With all due respect Mr. Gass, your comments above just show that how clueless about what has prompted a reaction by Kinder Morgan and West Rock. Do you really think their response was due to a reporter placing just one phone call? Quite naive.

The community at large supports and understands the role the mills have played, continue to play and will play in the isalnd’s economy. What the community at large is against is the significant expansion of the port, particularly involving the handling of hazardous materials.

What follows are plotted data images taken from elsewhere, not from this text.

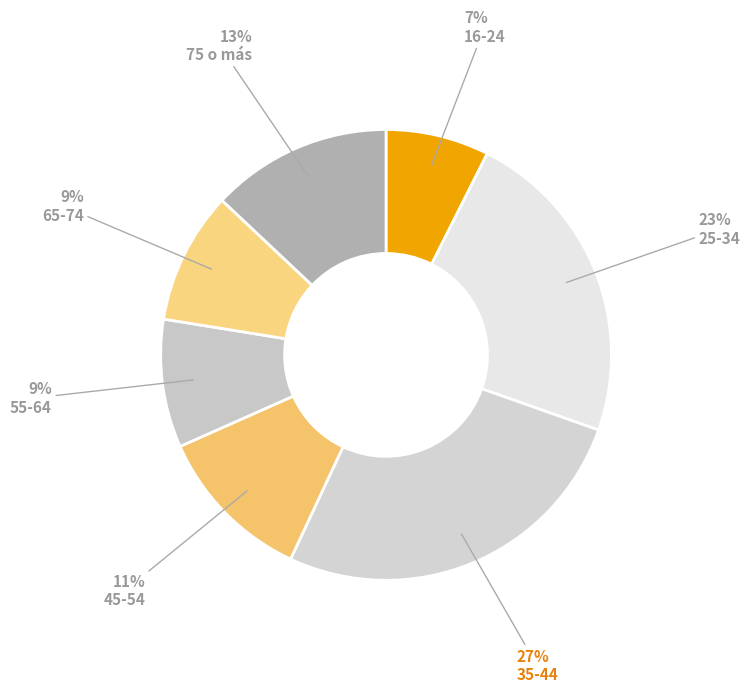

To the nearest percent, what percentage of the pie is 55-64?

9%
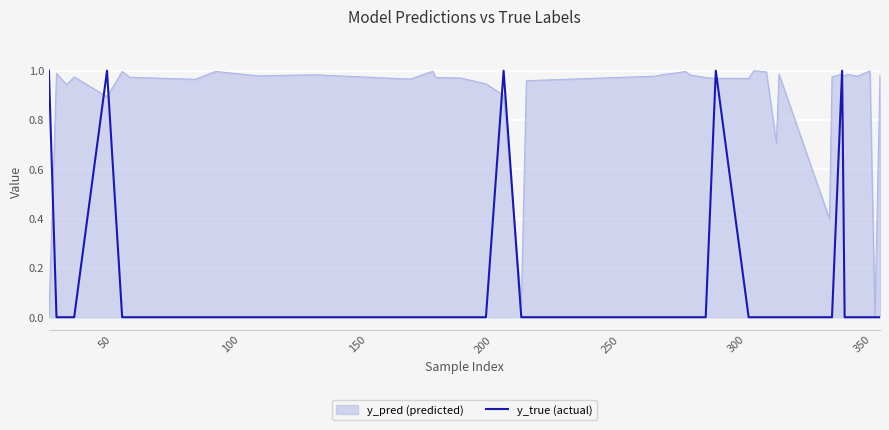

Which series has the largest total across all categories?

y_pred (predicted)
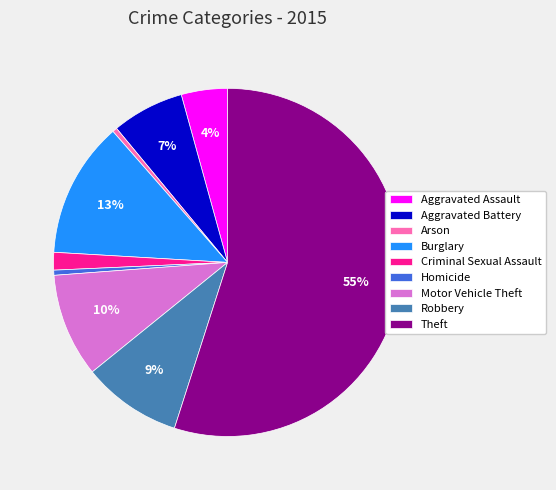

Is Aggravated Battery the majority of the pie?

No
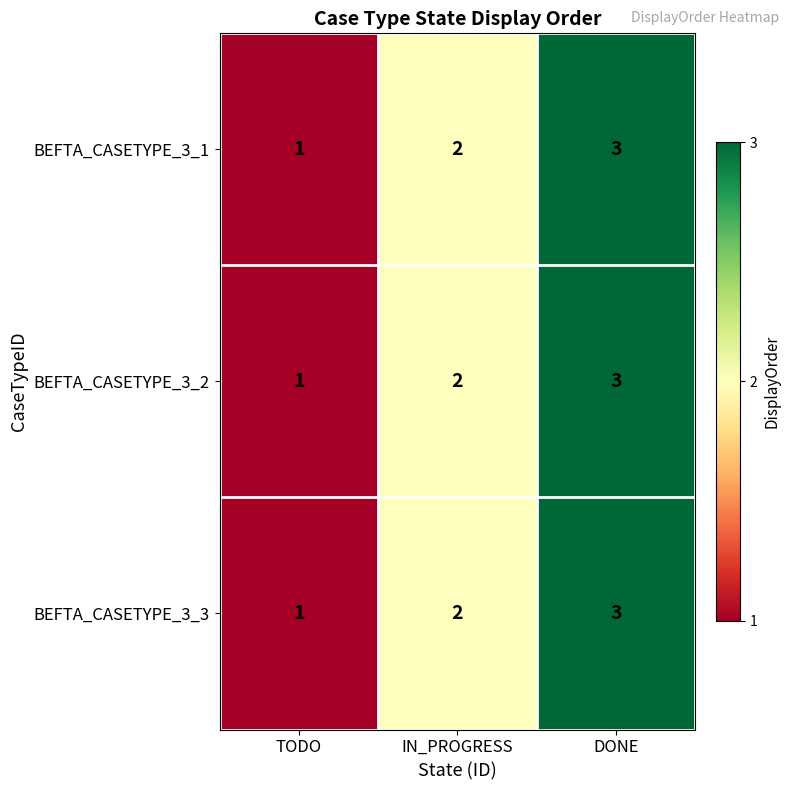

At which category is the sum across all series the highest?

DONE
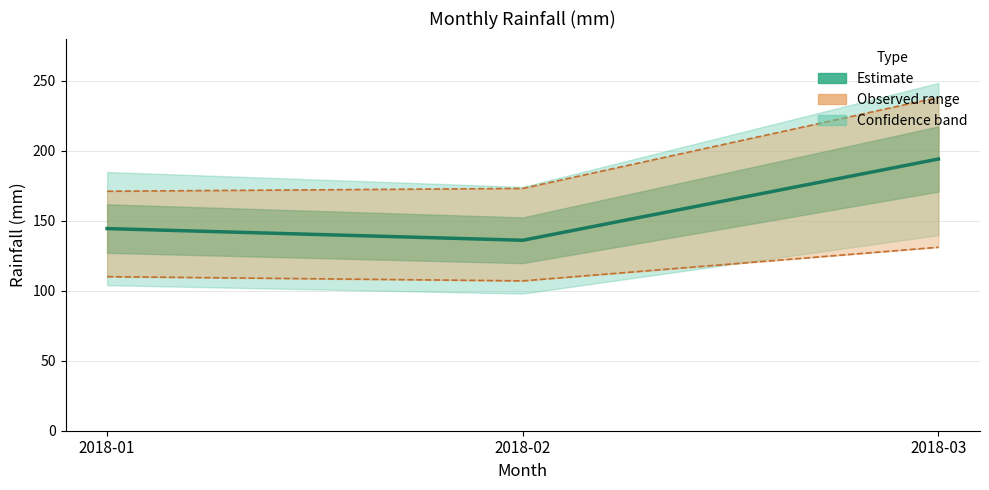

Reading left to right, transcribe all the data shown in this chart.

2018-01=144.3	2018-02=136.0	2018-03=194.0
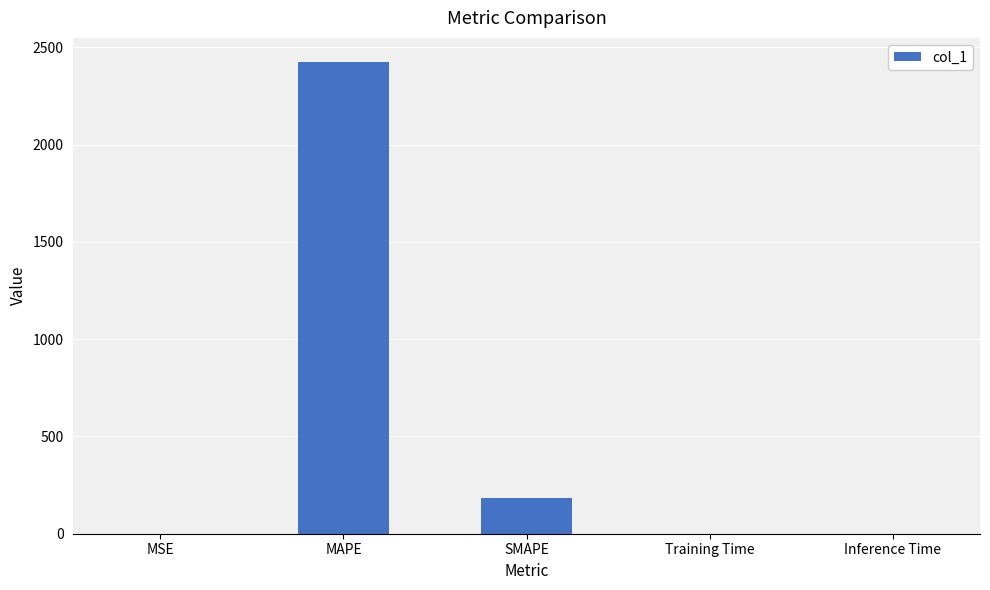

At which category does the chart reach its peak across all series?

MAPE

It’s very disappointing that the misinformation and fear mongering really begins with our City Commissioners led my Pat Gass. Somebody recently pointed out that she’s an employee of Kinder Morgan and that she might have lost her objectivity. Perhaps she needs to recuse herself from decisions that directly affect Kinder Morgan. As another City Commissioner pointed out, perception is really important.

Medardo Monzon
Medardo Monzon (@guest_41449)
7 years ago

Correcting text above, it should read:

“your comments above just show how clueless you are about what prompted a reaction…”

Medardo Monzon
Medardo Monzon (@guest_41450)
7 years ago

Pat Gass ….. an ex-employee (not an employee)

David Olson
David Olson (@guest_41570)
7 years ago

Commissioner Miller could not get a Second on his proposal from the other commissioners. Perhaps that is because he not respectful of them. We should respect their decision to consider it later. There are more important issues for them to consider. As a retired Air Quality engineer for the New Jersey DEP I believe the Florida DEP regulations make the concern for fugitive emission of coal dust overblown.